**TASK PROMPT**
Going line by line through the records below, count those containing the word "footprint", then give only the count.

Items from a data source

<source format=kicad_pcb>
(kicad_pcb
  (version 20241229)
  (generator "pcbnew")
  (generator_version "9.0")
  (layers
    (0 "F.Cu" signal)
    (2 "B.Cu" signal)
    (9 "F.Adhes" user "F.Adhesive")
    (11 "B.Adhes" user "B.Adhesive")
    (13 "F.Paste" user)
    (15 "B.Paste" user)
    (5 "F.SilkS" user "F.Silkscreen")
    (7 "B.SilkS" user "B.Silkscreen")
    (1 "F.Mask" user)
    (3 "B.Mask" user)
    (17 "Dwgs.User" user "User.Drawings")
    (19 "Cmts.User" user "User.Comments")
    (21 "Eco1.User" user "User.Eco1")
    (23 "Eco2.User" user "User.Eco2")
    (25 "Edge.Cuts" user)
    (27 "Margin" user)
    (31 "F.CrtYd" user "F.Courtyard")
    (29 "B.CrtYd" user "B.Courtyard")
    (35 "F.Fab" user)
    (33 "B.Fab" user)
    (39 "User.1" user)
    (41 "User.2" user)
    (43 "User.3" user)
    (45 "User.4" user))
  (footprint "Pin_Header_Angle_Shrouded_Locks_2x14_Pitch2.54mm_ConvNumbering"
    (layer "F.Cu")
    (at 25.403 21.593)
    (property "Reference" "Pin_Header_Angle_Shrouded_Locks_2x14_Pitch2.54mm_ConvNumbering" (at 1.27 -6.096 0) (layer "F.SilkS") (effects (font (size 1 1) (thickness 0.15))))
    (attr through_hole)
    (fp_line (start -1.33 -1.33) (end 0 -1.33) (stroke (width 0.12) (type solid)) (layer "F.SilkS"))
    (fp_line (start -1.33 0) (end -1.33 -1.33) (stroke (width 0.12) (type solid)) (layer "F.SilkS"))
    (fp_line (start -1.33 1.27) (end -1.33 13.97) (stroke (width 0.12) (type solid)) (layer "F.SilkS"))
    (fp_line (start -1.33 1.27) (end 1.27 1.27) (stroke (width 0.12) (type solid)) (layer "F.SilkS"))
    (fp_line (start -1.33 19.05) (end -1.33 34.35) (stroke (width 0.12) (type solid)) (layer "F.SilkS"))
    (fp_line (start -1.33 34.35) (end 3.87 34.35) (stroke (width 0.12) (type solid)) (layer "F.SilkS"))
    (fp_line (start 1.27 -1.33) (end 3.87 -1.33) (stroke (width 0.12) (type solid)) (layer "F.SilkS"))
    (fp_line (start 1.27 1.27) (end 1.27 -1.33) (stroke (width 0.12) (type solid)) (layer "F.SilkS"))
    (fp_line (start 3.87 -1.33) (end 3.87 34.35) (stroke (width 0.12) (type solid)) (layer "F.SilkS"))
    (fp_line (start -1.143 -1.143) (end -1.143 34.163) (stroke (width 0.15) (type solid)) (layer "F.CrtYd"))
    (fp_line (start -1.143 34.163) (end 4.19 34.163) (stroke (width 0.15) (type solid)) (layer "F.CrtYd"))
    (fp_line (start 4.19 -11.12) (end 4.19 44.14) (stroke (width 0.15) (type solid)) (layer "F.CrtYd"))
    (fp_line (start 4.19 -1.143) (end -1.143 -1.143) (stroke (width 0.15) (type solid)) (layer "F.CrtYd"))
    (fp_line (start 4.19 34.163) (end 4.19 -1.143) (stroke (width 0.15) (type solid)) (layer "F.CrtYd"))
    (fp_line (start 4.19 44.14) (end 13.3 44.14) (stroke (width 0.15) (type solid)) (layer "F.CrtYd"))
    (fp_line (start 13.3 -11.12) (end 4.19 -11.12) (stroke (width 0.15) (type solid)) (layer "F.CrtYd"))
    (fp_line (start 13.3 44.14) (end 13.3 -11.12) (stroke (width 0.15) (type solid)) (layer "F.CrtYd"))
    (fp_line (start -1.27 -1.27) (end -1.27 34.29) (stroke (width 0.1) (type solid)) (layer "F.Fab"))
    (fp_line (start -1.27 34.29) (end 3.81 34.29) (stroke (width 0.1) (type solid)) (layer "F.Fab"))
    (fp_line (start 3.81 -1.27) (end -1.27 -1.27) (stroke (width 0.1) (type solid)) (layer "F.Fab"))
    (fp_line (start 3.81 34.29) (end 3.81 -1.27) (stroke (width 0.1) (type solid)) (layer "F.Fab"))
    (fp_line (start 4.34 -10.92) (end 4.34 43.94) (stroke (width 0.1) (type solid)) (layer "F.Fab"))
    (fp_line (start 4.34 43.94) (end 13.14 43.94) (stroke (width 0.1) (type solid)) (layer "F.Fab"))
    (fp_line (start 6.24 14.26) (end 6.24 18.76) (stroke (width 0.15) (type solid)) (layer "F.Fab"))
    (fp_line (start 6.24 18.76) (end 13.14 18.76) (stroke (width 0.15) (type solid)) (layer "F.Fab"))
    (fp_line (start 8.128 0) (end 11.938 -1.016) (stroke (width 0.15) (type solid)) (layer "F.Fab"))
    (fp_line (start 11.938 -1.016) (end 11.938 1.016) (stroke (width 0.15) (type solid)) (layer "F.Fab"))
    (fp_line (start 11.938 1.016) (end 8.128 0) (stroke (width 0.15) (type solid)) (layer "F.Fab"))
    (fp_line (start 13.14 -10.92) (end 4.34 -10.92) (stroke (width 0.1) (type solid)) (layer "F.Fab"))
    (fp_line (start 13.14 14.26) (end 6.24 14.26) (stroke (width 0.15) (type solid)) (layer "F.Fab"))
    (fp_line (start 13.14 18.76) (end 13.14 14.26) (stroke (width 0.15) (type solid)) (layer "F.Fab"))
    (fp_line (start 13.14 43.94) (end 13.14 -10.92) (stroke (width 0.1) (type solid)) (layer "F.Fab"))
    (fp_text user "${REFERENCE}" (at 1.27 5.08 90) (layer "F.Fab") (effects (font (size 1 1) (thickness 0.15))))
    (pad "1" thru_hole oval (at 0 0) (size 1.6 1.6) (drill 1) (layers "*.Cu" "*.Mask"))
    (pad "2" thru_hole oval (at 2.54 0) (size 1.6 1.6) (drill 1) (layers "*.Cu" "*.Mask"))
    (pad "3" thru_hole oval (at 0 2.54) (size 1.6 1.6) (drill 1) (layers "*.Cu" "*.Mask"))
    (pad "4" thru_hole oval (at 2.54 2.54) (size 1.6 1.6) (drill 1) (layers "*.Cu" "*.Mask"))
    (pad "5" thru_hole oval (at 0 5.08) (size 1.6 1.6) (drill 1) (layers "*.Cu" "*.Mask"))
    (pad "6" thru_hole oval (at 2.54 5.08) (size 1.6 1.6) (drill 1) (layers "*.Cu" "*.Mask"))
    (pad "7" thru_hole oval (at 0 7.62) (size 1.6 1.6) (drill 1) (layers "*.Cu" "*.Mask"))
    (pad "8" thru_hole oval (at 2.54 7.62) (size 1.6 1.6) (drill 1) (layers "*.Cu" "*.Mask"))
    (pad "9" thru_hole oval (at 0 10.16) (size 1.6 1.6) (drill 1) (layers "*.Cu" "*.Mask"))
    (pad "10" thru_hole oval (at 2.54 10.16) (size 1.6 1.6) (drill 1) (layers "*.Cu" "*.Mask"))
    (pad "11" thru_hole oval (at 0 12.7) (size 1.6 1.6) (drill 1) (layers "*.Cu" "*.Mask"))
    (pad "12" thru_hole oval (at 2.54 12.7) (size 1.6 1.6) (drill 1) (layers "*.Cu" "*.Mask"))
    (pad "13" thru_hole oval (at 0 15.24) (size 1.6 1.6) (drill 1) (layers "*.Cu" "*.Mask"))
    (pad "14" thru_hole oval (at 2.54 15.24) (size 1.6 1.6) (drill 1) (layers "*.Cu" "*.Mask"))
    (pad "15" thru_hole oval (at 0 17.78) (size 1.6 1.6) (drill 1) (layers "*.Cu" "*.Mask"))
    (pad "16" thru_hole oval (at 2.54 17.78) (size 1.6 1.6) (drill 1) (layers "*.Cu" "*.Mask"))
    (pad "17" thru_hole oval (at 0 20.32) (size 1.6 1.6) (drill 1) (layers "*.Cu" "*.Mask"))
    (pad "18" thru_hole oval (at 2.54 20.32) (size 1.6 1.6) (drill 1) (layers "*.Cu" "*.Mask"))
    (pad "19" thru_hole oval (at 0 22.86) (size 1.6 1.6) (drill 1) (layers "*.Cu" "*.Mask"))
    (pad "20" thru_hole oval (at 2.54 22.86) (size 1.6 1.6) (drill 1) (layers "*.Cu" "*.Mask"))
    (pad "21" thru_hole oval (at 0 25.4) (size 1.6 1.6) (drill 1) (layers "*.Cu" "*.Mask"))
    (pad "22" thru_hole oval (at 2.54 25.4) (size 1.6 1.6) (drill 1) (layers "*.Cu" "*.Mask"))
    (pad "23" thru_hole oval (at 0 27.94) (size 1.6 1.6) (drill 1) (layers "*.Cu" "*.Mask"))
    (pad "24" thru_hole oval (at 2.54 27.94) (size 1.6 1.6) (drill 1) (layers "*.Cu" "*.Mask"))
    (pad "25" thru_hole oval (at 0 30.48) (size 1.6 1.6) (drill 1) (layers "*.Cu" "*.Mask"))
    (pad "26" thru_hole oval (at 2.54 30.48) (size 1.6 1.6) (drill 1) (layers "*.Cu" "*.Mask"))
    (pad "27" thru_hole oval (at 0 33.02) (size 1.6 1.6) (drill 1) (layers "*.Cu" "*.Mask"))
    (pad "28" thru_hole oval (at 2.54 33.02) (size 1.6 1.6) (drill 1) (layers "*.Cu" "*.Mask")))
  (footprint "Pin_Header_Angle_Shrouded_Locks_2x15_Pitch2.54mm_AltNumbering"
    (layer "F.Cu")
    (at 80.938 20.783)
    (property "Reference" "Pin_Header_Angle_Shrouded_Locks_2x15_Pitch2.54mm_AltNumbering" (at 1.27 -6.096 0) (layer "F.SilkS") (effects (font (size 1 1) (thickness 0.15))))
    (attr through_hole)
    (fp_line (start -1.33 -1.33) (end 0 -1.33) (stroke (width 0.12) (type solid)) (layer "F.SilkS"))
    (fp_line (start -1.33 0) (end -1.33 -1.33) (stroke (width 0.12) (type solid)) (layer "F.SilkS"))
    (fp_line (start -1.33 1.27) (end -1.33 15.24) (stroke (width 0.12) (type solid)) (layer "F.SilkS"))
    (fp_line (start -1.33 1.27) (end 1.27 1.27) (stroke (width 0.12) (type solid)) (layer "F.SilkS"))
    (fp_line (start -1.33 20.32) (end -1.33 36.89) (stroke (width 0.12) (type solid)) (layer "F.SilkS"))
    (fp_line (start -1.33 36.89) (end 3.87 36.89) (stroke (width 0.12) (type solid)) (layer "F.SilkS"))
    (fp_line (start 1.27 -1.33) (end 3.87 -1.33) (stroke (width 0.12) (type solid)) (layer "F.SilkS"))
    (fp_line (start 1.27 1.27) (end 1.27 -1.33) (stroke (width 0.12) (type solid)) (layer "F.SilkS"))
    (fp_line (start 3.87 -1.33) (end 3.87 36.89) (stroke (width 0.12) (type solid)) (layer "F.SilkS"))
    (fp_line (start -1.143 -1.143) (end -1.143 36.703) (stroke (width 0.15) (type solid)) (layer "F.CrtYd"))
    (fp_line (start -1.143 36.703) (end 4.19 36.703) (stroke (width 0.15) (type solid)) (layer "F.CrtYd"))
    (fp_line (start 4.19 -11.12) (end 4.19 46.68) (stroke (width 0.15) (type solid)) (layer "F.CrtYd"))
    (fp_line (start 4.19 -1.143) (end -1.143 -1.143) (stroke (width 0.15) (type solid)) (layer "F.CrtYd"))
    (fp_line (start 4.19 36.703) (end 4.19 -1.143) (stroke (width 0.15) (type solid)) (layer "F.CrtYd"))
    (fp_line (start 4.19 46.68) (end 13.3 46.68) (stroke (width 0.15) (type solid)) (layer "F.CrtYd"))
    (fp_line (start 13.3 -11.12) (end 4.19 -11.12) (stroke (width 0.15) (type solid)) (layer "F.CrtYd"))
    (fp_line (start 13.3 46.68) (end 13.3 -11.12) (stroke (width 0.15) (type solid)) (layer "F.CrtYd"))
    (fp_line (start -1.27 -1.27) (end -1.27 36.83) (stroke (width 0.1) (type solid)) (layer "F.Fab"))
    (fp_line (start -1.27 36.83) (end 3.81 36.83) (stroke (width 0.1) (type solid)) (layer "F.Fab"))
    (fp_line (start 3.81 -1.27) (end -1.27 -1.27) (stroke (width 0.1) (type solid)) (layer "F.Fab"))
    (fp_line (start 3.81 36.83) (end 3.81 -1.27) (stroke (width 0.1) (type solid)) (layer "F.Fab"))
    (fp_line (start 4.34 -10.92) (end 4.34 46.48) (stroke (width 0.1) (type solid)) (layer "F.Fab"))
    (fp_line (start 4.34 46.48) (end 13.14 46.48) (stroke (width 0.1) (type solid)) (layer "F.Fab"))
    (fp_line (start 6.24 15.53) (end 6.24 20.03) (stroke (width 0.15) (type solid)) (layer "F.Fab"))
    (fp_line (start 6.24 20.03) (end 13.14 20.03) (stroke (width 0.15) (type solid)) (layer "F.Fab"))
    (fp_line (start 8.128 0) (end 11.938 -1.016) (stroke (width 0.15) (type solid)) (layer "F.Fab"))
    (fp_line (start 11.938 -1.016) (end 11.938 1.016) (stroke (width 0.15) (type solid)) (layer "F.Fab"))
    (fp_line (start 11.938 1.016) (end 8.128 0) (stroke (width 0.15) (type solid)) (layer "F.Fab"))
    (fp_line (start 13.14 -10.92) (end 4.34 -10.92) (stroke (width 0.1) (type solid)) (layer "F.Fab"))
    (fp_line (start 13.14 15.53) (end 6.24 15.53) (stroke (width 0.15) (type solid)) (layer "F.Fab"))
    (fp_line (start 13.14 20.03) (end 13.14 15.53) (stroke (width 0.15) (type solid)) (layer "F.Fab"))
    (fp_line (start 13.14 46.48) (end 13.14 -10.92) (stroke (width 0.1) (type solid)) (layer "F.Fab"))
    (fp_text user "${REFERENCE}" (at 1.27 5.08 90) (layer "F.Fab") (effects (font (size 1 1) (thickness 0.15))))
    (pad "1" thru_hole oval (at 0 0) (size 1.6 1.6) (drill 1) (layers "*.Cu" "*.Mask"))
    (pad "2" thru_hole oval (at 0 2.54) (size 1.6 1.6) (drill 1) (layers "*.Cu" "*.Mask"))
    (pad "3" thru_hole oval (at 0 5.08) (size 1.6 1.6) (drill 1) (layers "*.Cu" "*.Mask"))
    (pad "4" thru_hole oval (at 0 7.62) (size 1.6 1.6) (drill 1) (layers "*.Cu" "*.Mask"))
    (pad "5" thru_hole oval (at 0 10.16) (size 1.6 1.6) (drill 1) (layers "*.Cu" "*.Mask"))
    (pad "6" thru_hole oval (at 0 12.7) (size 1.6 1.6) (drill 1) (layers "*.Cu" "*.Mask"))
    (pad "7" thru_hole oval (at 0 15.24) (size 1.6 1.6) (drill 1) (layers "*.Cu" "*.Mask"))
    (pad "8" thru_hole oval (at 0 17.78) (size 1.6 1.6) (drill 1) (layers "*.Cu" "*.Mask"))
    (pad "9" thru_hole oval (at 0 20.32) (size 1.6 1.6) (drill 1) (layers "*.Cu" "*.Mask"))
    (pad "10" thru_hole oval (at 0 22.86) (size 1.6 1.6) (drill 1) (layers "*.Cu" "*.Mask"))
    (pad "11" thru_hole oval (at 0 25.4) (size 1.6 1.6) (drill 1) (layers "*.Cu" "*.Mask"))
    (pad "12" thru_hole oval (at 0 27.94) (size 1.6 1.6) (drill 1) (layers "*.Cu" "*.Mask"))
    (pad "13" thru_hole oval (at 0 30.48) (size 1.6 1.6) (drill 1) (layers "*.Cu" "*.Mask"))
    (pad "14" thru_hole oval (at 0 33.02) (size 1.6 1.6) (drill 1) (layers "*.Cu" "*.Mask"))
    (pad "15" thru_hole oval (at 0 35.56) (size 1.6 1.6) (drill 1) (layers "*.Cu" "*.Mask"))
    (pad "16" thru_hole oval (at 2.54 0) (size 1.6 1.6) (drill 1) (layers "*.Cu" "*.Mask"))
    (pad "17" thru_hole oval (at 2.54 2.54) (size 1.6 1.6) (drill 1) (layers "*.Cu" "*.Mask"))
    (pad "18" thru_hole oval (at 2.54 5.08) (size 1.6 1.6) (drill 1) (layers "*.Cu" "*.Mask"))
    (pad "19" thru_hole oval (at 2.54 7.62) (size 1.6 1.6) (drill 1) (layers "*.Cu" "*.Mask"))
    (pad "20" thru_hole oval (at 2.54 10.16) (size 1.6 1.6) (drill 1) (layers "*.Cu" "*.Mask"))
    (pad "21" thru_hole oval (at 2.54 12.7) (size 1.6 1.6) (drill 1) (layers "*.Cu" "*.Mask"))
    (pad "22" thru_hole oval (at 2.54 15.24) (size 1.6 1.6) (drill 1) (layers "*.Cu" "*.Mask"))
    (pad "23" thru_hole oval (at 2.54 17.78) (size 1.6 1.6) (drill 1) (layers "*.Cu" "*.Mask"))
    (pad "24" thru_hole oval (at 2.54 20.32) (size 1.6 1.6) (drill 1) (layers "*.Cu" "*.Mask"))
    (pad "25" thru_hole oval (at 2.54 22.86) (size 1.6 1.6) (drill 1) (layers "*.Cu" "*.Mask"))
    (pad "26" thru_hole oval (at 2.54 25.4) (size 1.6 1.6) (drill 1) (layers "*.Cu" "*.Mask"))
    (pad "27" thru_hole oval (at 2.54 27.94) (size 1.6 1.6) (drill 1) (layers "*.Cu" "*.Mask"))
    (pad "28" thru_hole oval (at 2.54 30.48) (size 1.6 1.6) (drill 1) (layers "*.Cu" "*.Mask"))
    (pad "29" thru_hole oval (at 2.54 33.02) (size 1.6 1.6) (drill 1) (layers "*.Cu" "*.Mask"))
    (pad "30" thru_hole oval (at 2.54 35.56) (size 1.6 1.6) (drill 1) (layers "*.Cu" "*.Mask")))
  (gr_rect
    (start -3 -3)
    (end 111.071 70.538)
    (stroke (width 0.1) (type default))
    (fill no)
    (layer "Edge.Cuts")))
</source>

**WRITTEN RESPONSE**
2